One the objectives was to provide some relief to the kids during their hospitalisation who otherwise most of the times experience anxiety, loneliness and develop fear.

The other purpose that the initiative taken up by the Uday Foundation is to revive and sustain the ancient Indian art of storytelling, which stands thwarted by the modern invasions of audiovisual medium and the Internet.

It was very difficult for 10-year-old Rajendra Guddesariha, who was suffering from ventricular septal defect with pulmonary stenosis and was operated just two weeks before. According to his father, Shyam Sunder Guddesariha, Rajendra was very scared as for the first time traveled far from Rajasthan. Earlier, he was feeling lonely, but slowly he is mixing up with other children in the ward, said the boy’s father.

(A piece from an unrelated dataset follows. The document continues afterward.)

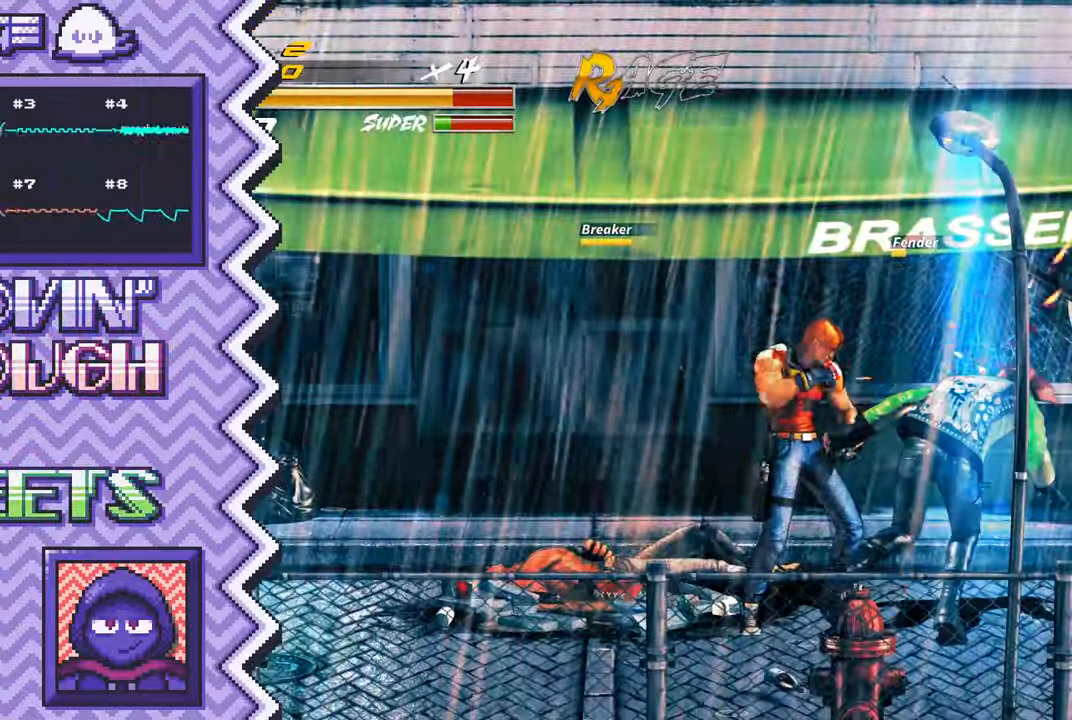
{"buttons": ["X"], "events": [[50, "B", "up"], [167, "Y", "down"], [283, "Y", "up"], [400, "X", "down"]]}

Similar was the case with Abhimanyu Singh from Baliya, Uttar Pradesh, who after being operated for mending a hole in his heart. He is now recovering. Both the children along with a few others attended the session of DCP HGS Dhaliwal who read out lessons from a book called “Road Safety Measures”. Besides, he also donated books for the pediatric library.

Explaining his association with the cause of granting relief to stressed children through entertainment, DCP HGS Dhaliwal said most people, including children, are scared of the police, but here I am to render a human face with a simple effort of storytelling. Children would take police more favourably,” he said.

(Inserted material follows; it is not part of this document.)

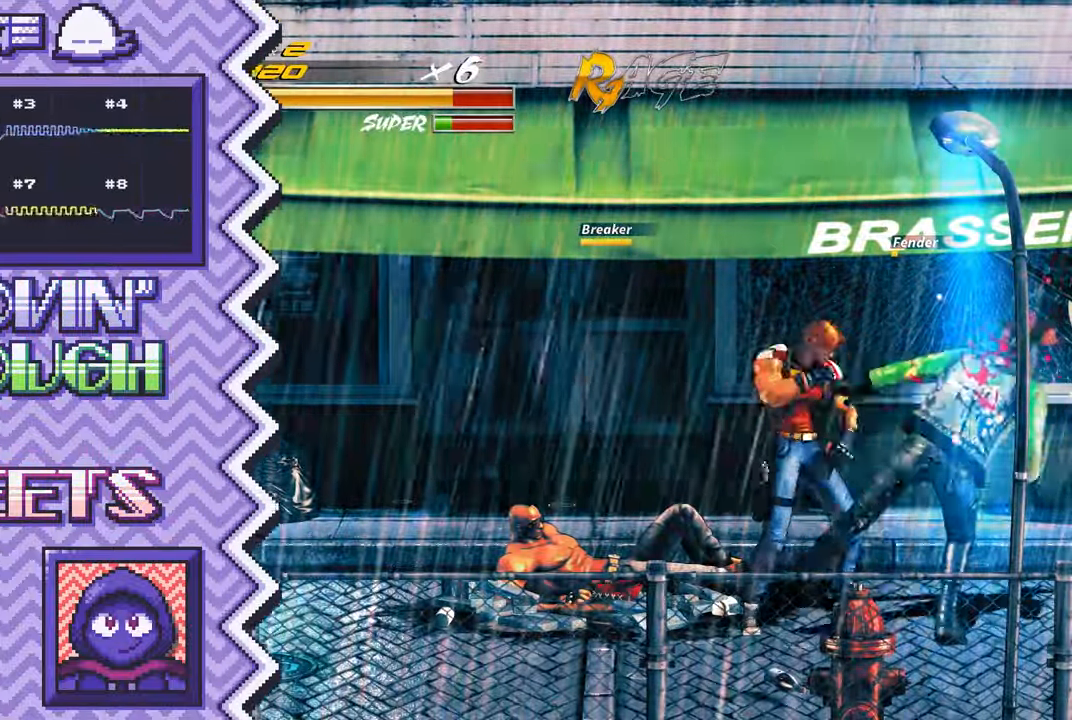
{"buttons": [], "events": [[17, "X", "up"], [134, "A", "down"], [267, "A", "up"], [384, "B", "down"], [501, "B", "up"]]}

The parents of the kids present were equally excited about the presence of a cop with some popular solved cases under his belt. They stole the moment to ask him about some of his talked-about cases like that of Om Prakash alias Bunty’s — the notorious kingpin of the biker gang, who had created havoc in the city.

Dr Krishna S Iyer, director, paediatric center of the hospital, said, “No matter how friendly we make it here, severely ill children and their parents tend to get stressed in the hospital atmosphere. These things take their minds off their immediate problems for some time.”

Uday foundation — an NGO dedicated to the cause of severely ill children—gathered over 1000 volunteers, who would be reading out stories to the children admitted in the hospitals.